Meski demikian, pengusaha smelter menurutnya juga harus tetap dilindungi agar biaya bahan baku sesuai dengan keekonomian smelter. Lalu, kenapa pihak smelter dan penambang terjadi resistensi? Menurut Yunus, hal ini dikarenakan pembelian bijih nikel sebelumnya biasa dilakukan dengan harga lebih murah. Namun sekarang telah diatur oleh pemerintah.

“Sekarang diatur oleh negara supaya nanti tambangnya melakukan penambangan yang baik, biaya ter-cover, maka akhirnya kita atur HPM. Jadi, mereka kelihatan penolakan karena selama ini sudah relatif terlalu murah dan enak. Kami mengatur supaya bersifat adil, maka ada resistensi,” tuturnya.

Lebih lanjut Yunus mengatakan, HPM ditetapkan berdasarkan harga pasar internasional. Artinya, pemerintah dalam menetapkan HPM ini tidak asal-asalan. Pertimbangan lainnya adalah biaya pokok penyediaan bijih nikel dari tambang.

“Berapa sih biaya itu, kemudian kita berikan margin tertentu. Biaya pokok penyediaan dari tambang berapa kita ambil tengah-tengahnya, sehingga harga bijih nikel yang dibeli smelter itu sesungguhnya sudah lebih murah 30% sampai 40% dibandingkan kalau mereka beli dari luar negeri. Itu sudah lebih murah, tetapi tambangnya pun dalam melakukan kegiatan memproduksi bijih sudah untung dan sudah bisa memperbaiki good mining practice,” jelasnya.

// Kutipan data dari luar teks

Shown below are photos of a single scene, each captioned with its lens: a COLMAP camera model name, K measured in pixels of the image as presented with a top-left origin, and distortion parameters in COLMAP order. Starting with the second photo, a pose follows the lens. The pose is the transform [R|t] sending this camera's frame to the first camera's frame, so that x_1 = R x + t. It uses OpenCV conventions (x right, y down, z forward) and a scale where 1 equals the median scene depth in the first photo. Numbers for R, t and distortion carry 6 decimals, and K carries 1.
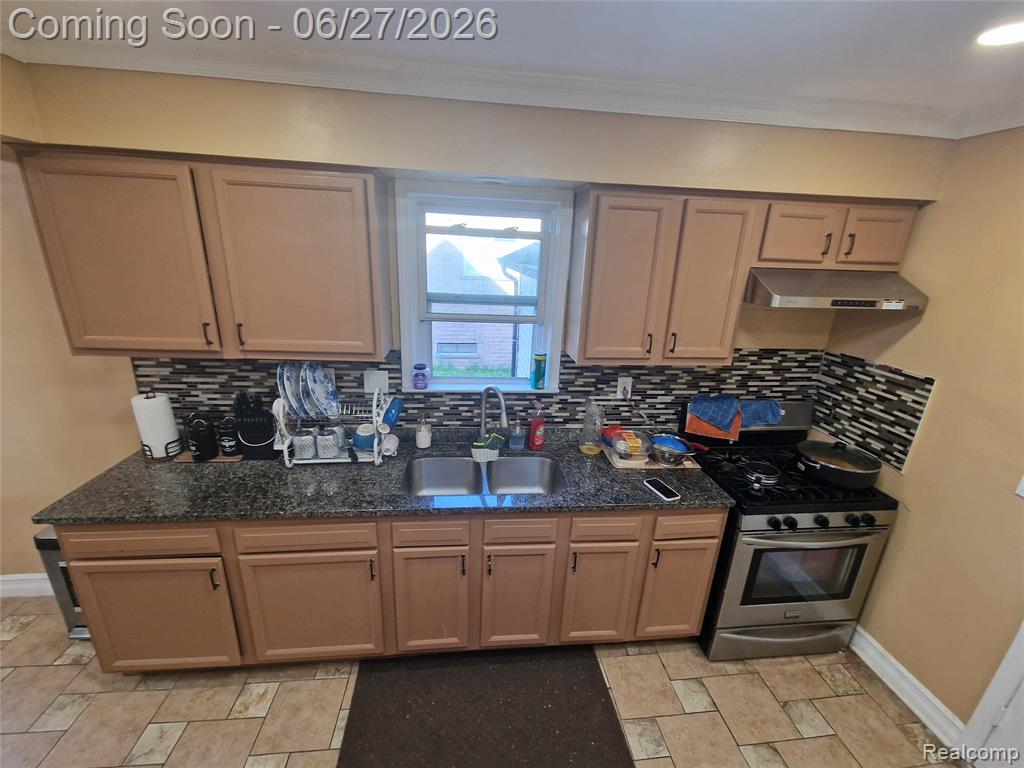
lens RADIAL K [[422.3, 0, 510.6], [0, 422.3, 389.9], [0, 0, 1]] dist [0.001099, -0.003236]
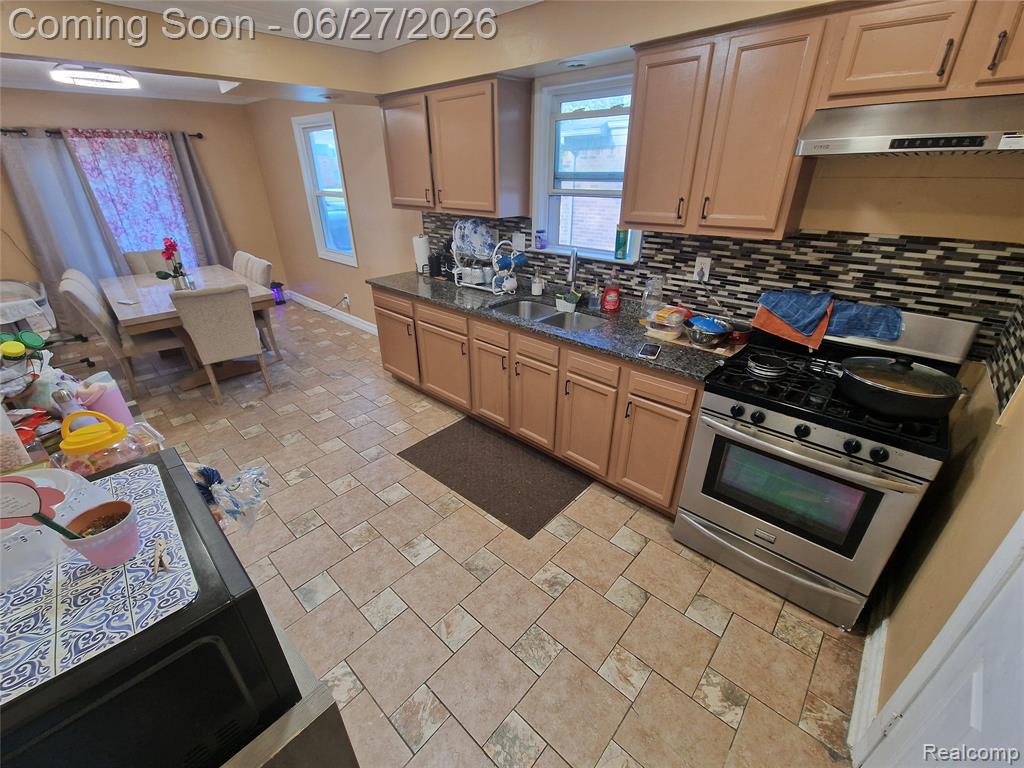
lens RADIAL K [[422.3, 0, 512.4], [0, 422.3, 390.5], [0, 0, 1]] dist [0.001099, -0.003236]
pose [[0.658297, 0.302118, -0.689471, 0.792021], [-0.203596, 0.953248, 0.223310, 0.143441], [0.724702, -0.006631, 0.689030, 0.008092]]
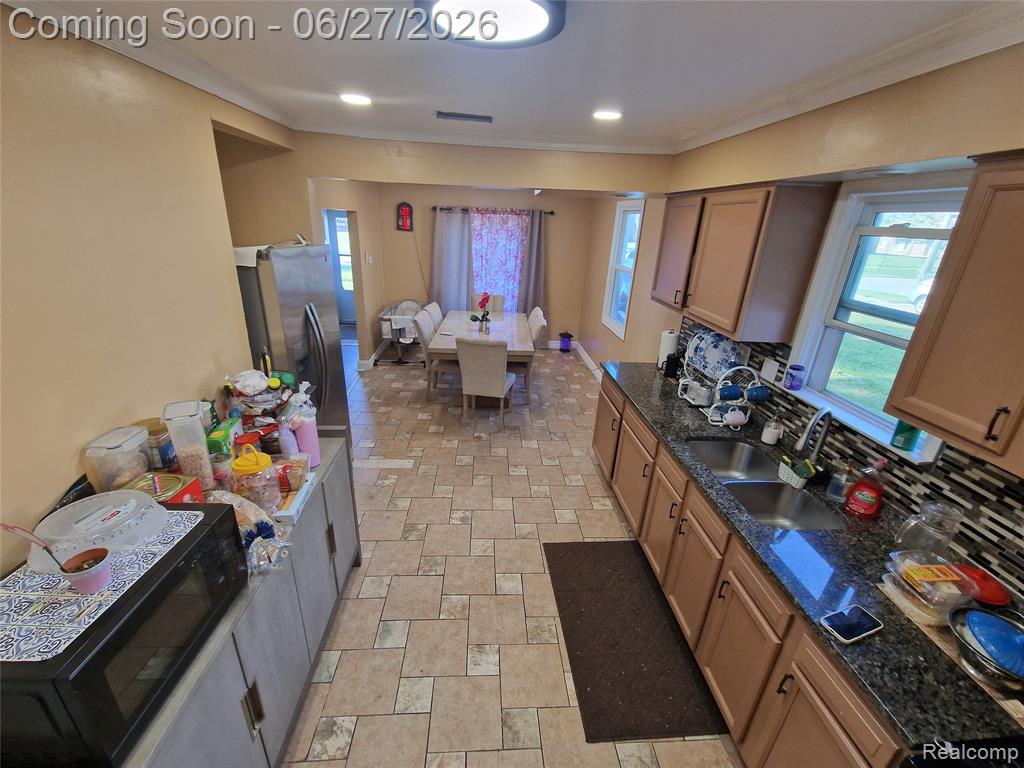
lens RADIAL K [[422.3, 0, 511.7], [0, 422.3, 389.8], [0, 0, 1]] dist [0.001099, -0.003236]
pose [[-0.041893, 0.328224, -0.943670, 0.768804], [-0.355272, 0.877877, 0.321112, -0.088949], [0.933824, 0.348712, 0.079832, 0.300089]]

Seperti diketahui, pada 14 April 2020 telah diundangkan Peraturan Menteri ESDM No.11 tahun 2020 tentang Tata Cara Penetapan Harga Patokan Penjualan Mineral Logam dan Batu bara.

Regulasi ini menyebutkan bahwa HPM logam merupakan harga batas bawah dalam penghitungan kewajiban pembayaran iuran produksi oleh pemegang IUP Operasi Produksi dan IUPK Operasi Produksi. HPM logam ini juga menjadi acuan harga penjualan bagi pemegang IUP dan IUPK untuk penjualan bijih nikel. Namun apabila harga transaksi lebih rendah dari HPM logam tersebut, maka penjualan dapat dilakukan di bawah HPM dengan selisih paling tinggi 3% dari HPM tersebut.